Supplied information START

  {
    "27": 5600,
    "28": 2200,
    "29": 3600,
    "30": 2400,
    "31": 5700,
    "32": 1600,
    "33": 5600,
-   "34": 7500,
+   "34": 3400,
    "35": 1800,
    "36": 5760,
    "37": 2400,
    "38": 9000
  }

Supplied information END

Task requirements:
Output all of the data exactly as given.

Response to the task:
  {
    "27": 5600,
    "28": 2200,
    "29": 3600,
    "30": 2400,
    "31": 5700,
    "32": 1600,
    "33": 5600,
-   "34": 7500,
+   "34": 3400,
    "35": 1800,
    "36": 5760,
    "37": 2400,
    "38": 9000
  }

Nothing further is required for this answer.